In the following example, pytest displays pytest-warnings at the very end of the test run in the session summary.

$ py.test
=========================== test session starts ============================
platform darwin -- Python 3.5.0, pytest-2.8.7, py-1.4.31, pluggy-0.3.1
collected 2 items

test_foobar.py ..

=============== 2 passed, 1 pytest-warnings in 0.02 seconds ================

Unittest

Running the same tests under unittest does not show any warnings.

$ python -m unittest
..
---------------------------------------------------------------------
Ran 2 tests in 0.000s

OK

Tests

As you can see there are two tests that are collected and both pass without any failures or errors.

Let's have a look at the code:

# -*- coding: utf-8 -*-

import unittest


class Client:
    def get(self, url, *args, **kwargs):
        # Send a real request based on the given parameters
        pass


class TestResponse:
    def __init__(self, method, url, *args, **kwargs):
        if 'foobar' in url:
            self.status = 404
            self.reason = 'foobar'
        else:
            self.status = 200
            self.reason = None


class TestClient(Client):
    def get(self, url, *args, **kwargs):
        return TestResponse('get', url)


class TestScrapingTool(unittest.TestCase):
    def setUp(self):
        self.client = TestClient()

    def test_success(self):
        response = self.client.get('https://github.com/pytest-dev')
        self.assertEqual(response.status, 200)
        self.assertEqual(response.reason, None)

    def test_failure(self):
        response = self.client.get('foobar')
        self.assertEqual(response.status, 404)
        self.assertEqual(response.reason, 'foobar')

At first glance, the implementation may look just fine (albeit admittedly not particularly meaningful). It implements a stub client that inherits from a real client and returns a TestResponse instance as opposed to sending a request over a network connection.

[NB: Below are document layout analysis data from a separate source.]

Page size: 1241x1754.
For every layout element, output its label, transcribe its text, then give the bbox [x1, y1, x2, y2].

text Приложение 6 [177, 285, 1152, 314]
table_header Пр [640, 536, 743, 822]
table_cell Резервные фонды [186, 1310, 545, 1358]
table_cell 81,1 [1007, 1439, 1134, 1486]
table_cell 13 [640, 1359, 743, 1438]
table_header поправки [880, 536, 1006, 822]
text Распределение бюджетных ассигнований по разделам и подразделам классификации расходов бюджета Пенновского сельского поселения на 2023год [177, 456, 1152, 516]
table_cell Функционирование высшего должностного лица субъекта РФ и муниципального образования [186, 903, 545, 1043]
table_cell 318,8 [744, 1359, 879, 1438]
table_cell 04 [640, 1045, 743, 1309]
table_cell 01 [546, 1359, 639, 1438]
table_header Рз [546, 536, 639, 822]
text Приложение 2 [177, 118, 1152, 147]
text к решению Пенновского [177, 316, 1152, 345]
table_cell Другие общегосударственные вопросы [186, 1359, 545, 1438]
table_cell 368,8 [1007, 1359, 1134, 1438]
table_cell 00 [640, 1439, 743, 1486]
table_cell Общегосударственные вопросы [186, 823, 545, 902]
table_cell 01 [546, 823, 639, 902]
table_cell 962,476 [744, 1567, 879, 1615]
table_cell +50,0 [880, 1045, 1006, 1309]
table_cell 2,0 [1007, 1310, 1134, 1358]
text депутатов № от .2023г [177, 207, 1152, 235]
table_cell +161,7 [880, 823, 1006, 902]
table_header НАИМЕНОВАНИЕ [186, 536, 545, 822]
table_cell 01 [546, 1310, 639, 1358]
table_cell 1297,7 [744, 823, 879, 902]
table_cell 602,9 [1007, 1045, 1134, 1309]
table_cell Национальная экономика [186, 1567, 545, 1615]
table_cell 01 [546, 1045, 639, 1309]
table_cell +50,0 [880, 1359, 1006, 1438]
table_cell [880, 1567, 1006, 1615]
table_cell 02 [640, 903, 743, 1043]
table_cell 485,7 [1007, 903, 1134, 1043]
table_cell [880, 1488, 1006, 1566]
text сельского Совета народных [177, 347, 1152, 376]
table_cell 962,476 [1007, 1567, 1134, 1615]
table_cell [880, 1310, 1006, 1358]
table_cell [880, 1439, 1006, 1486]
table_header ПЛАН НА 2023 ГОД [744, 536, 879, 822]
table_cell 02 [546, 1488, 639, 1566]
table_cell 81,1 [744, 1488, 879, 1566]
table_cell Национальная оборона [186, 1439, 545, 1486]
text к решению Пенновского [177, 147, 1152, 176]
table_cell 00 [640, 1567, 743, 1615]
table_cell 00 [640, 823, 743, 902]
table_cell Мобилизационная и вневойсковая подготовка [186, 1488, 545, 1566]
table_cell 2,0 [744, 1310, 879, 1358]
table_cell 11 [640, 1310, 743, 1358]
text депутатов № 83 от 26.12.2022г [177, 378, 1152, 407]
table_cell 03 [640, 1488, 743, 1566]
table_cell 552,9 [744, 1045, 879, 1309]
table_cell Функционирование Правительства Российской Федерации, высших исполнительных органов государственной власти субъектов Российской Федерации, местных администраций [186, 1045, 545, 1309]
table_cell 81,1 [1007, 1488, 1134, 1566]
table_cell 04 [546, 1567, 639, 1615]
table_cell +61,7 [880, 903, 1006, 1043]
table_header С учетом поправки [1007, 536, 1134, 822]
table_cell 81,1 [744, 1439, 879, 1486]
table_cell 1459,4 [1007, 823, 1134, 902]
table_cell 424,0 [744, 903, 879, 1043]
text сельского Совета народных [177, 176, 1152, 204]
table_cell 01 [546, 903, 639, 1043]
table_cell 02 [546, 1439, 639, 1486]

Then there are two unittest tests, one for a valid url and another one for an invalid url respectively. Pytest is perfectly fine with it being unittest.TestCase methods, so that is unlikely to cause the issue.

Warnings

Pytest comes with a -rw command line flag to display internal warnings, such as the one that is reported for our test session:

$ py.test -rw
=========================== test session starts ============================
platform darwin -- Python 3.5.0, pytest-2.8.7, py-1.4.31, pluggy-0.3.1
collected 2 items

test_foobar.py ..

========================== pytest-warning summary ==========================
WC1 /show_pytest_warnings/test_foobar.py cannot collect test class
'TestResponse' because it has a __init__ constructor
=============== 2 passed, 1 pytest-warnings in 0.02 seconds ================

Running the suite with this flag now points us to the source of the problem. Pytest tries to collect TestResponse as its name matches the naming conventions for test classes. However it finds a __init__ method, which it cannot understand.

Solution

In this particular case, there is an simple solution to what one could consider a code smell: Rename the classes which are used in your tests but not actual test cases.

class StubResponse:
    ...


class StubClient(Client):
    ...

Reporting Options

For more information about the various reporting options, please consult the help via $ py.test --help and see the according section:

-r chars              show extra test summary info as specified by chars
                      (f)ailed, (E)error, (s)skipped, (x)failed, (X)passed
                      (w)pytest-warnings (a)all.